Os canais informativos, sem terem consciência disso, mimetizam a
forma como o medo funciona: foco nas coisas más, postura catastrofista,
fluxo repetido e continuado de informações sobre o mesmo tópico de
preocupação. Desta forma, atualmente, tornou-se complicado perceber qual
é a fronteira entre a nossa perturbação de ansiedade e as verdadeiras
notícias. Onde acaba uma e começam as outras?
Por isso, não devemos esquecer o seguinte:
Não há qualquer vergonha em não assistir aos noticiários.
Não há qualquer vergonha em não ir às redes sociais.
Não há qualquer vergonha em nos desligarmos.
2.

O plano geral
“Muitas vezes, não nos apercebemos, por exemplo, de que os nossos
pensamentos e emoções mais íntimos, na verdade, não são nossos.
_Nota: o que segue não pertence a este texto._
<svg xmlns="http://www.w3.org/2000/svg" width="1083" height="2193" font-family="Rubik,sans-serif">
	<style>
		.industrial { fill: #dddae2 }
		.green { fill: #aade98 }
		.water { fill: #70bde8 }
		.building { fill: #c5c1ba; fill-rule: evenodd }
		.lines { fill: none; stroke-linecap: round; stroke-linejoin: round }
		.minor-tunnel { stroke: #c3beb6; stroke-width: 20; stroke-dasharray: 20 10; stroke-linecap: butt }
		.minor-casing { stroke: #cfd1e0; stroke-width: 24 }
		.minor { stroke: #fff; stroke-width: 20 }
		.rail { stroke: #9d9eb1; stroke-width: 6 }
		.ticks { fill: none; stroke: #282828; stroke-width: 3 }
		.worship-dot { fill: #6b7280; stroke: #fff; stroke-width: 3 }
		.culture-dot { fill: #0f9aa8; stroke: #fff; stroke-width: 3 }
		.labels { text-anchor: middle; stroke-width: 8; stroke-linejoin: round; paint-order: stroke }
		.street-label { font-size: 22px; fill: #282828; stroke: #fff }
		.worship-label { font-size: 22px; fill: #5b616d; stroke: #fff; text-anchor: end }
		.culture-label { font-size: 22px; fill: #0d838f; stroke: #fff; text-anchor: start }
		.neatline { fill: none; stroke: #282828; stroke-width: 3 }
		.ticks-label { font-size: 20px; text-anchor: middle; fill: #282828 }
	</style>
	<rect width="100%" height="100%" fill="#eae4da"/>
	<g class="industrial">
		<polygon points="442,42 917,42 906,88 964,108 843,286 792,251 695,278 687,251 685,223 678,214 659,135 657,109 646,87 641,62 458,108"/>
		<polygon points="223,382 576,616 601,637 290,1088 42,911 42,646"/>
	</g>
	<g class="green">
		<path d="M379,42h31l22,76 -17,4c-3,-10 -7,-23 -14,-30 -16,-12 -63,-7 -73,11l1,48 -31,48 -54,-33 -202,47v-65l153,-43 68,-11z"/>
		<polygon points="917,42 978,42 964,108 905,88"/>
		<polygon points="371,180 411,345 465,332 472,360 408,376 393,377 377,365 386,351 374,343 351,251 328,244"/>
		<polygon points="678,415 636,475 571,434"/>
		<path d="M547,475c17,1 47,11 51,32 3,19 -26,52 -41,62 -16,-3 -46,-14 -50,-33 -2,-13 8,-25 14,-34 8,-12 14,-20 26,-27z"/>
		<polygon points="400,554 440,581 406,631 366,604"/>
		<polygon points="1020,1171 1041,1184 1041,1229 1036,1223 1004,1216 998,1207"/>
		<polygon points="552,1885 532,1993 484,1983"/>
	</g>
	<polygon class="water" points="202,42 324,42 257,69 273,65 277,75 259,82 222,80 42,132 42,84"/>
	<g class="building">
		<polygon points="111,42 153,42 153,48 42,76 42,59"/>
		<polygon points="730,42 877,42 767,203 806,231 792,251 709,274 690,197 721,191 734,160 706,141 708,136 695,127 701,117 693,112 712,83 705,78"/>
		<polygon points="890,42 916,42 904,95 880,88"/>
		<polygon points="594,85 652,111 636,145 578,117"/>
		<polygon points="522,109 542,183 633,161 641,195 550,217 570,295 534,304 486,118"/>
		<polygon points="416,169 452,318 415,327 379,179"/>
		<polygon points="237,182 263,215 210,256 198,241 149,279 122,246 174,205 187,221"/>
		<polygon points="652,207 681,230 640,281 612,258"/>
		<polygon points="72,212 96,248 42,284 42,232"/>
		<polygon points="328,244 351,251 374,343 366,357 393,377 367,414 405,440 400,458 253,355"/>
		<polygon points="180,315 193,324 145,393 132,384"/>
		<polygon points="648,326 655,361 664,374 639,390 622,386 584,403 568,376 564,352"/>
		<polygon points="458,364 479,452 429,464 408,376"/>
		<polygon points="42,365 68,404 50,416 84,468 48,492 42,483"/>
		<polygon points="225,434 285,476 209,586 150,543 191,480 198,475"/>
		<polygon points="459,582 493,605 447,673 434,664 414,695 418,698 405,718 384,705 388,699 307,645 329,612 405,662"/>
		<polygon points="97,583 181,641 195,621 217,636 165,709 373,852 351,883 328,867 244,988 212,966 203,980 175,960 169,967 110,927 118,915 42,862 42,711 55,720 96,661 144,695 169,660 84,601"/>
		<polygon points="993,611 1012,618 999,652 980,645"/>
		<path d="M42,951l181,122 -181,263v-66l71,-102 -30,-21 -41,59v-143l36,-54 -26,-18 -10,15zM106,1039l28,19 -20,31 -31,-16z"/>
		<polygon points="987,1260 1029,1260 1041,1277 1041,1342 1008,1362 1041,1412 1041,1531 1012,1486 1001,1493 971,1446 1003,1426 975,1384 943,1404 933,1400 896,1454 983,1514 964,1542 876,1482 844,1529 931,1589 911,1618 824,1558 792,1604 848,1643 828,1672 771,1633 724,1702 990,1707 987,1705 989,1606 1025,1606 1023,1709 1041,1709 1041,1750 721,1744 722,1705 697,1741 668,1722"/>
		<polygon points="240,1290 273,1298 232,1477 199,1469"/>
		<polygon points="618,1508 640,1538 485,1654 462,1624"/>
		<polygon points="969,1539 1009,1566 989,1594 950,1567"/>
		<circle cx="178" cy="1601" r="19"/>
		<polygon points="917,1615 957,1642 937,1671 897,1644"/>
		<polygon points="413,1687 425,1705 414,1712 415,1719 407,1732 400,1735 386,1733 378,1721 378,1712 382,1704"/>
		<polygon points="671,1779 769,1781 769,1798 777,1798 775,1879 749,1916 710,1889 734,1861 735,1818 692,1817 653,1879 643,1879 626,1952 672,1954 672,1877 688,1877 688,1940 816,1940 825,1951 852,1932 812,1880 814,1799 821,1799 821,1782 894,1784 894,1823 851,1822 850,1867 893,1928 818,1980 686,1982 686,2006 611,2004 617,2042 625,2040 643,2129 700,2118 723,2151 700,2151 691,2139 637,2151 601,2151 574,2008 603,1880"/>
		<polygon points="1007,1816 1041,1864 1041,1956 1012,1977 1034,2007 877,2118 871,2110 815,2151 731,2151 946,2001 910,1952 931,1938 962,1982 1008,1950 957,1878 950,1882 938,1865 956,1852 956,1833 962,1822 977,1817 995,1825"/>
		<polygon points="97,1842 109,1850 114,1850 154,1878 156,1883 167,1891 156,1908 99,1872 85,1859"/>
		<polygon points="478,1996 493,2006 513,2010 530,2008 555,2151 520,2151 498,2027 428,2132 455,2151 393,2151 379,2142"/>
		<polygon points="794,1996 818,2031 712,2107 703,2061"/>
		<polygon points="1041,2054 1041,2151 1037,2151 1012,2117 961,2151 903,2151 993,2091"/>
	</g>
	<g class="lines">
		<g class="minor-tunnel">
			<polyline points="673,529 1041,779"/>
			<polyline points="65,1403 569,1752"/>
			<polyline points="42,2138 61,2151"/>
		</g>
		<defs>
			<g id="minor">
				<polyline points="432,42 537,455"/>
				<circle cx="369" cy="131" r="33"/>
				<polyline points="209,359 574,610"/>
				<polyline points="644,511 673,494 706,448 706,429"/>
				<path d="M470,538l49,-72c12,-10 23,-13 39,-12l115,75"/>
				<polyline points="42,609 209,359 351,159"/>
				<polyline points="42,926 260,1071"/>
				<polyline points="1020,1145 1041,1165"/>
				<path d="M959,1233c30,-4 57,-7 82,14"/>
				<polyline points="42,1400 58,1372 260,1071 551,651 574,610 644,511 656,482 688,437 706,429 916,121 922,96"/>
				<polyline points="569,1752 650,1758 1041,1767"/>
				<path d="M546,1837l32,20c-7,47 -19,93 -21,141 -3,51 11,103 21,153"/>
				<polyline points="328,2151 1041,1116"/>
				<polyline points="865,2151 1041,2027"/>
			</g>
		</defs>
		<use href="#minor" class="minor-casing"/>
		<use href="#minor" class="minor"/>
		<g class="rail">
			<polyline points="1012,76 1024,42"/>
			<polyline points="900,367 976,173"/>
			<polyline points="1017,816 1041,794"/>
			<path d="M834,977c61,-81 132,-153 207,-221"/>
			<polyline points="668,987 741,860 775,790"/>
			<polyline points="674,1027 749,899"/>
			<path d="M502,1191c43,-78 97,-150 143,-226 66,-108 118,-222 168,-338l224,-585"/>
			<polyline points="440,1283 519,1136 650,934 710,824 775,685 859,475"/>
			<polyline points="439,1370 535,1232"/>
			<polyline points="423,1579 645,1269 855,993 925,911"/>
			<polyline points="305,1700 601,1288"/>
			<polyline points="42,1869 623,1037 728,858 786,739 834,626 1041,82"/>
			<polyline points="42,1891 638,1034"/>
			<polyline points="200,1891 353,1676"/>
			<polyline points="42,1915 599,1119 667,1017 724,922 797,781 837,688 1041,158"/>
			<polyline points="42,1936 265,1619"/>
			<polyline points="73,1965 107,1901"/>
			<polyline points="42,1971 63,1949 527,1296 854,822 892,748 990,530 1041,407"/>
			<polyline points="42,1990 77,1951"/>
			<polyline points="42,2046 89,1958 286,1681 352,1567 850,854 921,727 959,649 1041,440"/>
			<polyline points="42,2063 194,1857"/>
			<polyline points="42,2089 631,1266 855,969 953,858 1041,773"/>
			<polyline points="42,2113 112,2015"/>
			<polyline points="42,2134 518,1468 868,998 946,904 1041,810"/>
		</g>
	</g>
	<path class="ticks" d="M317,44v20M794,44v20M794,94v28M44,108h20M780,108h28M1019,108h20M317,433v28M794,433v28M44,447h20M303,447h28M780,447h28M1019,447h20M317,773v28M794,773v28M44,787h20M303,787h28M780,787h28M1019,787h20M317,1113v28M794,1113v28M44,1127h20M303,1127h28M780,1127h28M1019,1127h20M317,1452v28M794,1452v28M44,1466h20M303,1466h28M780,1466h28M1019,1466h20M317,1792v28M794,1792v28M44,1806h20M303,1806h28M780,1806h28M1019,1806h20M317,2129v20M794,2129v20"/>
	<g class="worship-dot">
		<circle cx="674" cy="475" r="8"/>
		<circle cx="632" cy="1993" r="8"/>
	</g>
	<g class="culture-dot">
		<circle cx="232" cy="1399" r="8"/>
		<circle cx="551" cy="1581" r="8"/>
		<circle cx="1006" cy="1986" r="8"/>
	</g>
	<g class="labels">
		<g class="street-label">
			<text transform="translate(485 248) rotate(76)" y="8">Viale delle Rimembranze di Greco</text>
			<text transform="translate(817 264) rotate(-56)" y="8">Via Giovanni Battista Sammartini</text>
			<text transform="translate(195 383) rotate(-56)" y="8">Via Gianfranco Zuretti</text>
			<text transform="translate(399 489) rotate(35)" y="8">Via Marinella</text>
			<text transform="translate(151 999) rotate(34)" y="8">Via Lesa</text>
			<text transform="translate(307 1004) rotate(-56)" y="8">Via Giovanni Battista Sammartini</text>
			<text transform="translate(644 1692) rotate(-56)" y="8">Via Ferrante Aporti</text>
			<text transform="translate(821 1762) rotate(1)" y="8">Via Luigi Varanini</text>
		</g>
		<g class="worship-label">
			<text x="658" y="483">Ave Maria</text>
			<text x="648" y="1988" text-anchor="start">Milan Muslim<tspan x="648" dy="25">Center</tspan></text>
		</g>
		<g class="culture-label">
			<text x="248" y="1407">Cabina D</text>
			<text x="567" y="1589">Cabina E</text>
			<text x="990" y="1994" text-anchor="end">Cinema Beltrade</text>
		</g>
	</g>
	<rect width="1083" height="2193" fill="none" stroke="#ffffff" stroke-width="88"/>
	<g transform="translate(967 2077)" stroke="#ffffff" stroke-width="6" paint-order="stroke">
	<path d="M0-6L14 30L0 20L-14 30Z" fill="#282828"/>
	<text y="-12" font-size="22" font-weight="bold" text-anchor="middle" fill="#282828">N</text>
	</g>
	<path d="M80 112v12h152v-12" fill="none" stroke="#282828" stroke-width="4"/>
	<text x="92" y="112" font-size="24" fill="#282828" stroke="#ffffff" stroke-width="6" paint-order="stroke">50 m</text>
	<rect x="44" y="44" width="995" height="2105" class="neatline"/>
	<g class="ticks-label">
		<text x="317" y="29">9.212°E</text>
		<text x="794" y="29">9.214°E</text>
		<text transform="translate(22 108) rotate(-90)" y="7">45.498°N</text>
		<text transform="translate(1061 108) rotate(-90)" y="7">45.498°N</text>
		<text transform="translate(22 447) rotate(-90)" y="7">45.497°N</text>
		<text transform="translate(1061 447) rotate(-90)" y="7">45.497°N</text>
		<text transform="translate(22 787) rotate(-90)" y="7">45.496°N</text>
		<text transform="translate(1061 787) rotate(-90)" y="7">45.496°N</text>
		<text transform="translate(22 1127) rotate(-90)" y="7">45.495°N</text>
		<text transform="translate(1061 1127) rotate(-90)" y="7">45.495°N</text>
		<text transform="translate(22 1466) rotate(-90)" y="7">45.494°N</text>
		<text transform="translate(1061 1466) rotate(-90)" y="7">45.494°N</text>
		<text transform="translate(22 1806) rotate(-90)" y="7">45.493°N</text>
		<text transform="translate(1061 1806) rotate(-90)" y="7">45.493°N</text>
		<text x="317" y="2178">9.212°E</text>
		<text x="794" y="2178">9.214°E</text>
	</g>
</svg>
Isto
porque pensamos em termos de linguagens e imagens que não fomos nós a
inventar, mas sim que nos foram transmitidas pela sociedade em que
vivemos.”
Alan Watts, The Culture of Counter Culture: Edited Transcripts
A vida anda muito depressa
NA PERSPETIVA DO COSMOS, a história da Humanidade tem sido rápida.
Não andamos por cá há assim tanto tempo. O planeta Terra tem cerca de
4,6 mil milhões de anos, enquanto o Homo Sapiens, a nossa maravilhosa e
problemática espécie, só tem cerca de 200 mil anos. E foi apenas nos
últimos 50 mil anos que as coisas evoluíram mais rapidamente. A partir do
momento em que começámos a usar vestuário feito com peles de animais.
Quando criámos o ritual de enterrar os nossos mortos. Desde que
desenvolvemos métodos de caça mais eficazes.
A arte rupestre mais antiga que já se descobriu situa-se numa caverna da
Indonésia e data de há 40 mil anos, o que, em termos da idade do nosso
mundo, representa um pestanejar de olhos. Ainda assim, a arte é mais antiga
do que a agricultura. As quintas existem há cerca de 10 mil anos; ou seja, é
como se tivessem sido criadas ontem. E a escrita, bem, segundo o que se
sabe, deve ser coisa para ter uns meros 5 mil anos.
A civilização, que teve início na Mesopotâmia (numa área que, no mapa
político atual, equivale sensivelmente ao Iraque e à Síria), tem menos de 4
mil anos. Mas, assim que entrámos na era da civilização, as coisas
começaram realmente a acelerar. Foi por essa altura que a humanidade
começou a apertar o cinto de segurança coletivo. Dinheiro. O primeiro
alfabeto. O primeiro sistema de notação musical. As pirâmides. Budismo,
Hinduísmo, Cristianismo, Islamismo, Sikhismo. Filosofia socrática. O
conceito de democracia. Vidro. Espadas. Navios de guerra. Canais.
Estradas. Pontes. Escolas. Papel higiénico. Relógios. Bússolas. Bombas.
Óculos. Minas. Armas. Armas mais poderosas. Jornais. Telescópios. O
primeiro piano. Máquinas de costura. Morfina. Frigoríficos. Cabos de
telégrafo submarinos. Baterias recarregáveis. Telefones. Carros. Aviões.
Esferográficas. Jazz. Concursos de conhecimentos gerais. Coca-Cola.
Poliéster. Armas nucleares. Foguetões rumo à Lua. Computadores pessoais.
Videojogos. O raio do correio eletrónico. A Internet. Nanotecnologia.
Vruuuum.
Estas mudanças, mesmo se encaradas no lapso de quatro milénios, não
têm acontecido de uma forma progressiva e constante; aconteceram numa
curva ascendente tão íngreme que seria capaz de assustar o skater mais
experimentado. A mudança até pode ser uma variável constante; mas a
velocidade da mudança, essa, não é nada fixa.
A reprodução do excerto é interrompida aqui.